Donald Trump may have convinced Carrier not to move its Indianapolis furnace plant to Mexico. But the company is still shipping about 300 of its jobs to Mexico right before Christmas.
In a formal notice to the state of Indiana, the company detailed its plans to eliminate 338 jobs at the plant on July 20, four supervisor jobs in October and a final 290 jobs on Dec. 22.
The job cuts are not a surprise. Even back when the company announced it would keep the furnace plant open, it disclosed plans to move some of the work there making fan coils to Mexico to take advantage of the lower labor costs.

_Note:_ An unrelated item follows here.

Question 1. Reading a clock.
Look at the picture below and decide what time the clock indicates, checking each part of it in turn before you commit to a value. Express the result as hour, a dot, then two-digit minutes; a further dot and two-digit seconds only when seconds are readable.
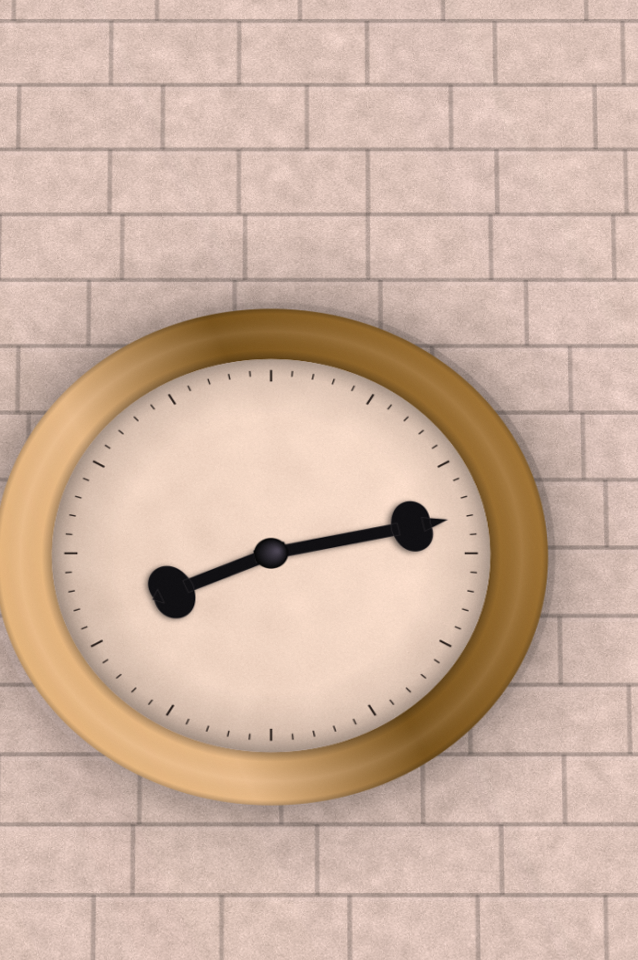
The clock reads 8.13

Trump claimed during a Dec. 1 visit to the plant that Carrier had agreed to keep 1,100 jobs at the plant. But the real number was 800. To get to that 1,100 number, Trump and Carrier were counting 300 engineering and administrative positions that were never expected to be moved to Mexico.
And Greg Hayes, CEO of Carrier’s corporate parent, United Technologies, has said that automation will ultimately replace some of those 800 jobs that were saved last year.
“We’re going to…automate to drive the cost down so that we can continue to be competitive,” he said on an interview on CNBC in December. “Is it as cheap as moving to Mexico with lower cost labor? No. But we will make that plant competitive just because we’ll make the capital investments there. But what that ultimately means is there will be fewer jobs.”
The company has yet to start installing the automation, said Chuck Jones, the president of the United Steelworkers union local which represents the workers at the plant. He expects that will happen early next year after part of the plant is closed down.
“We know there will be a reduction in jobs. How many, who knows?” Jones said.
Carrier spokespeople did not have an immediate comment on its filing with the state.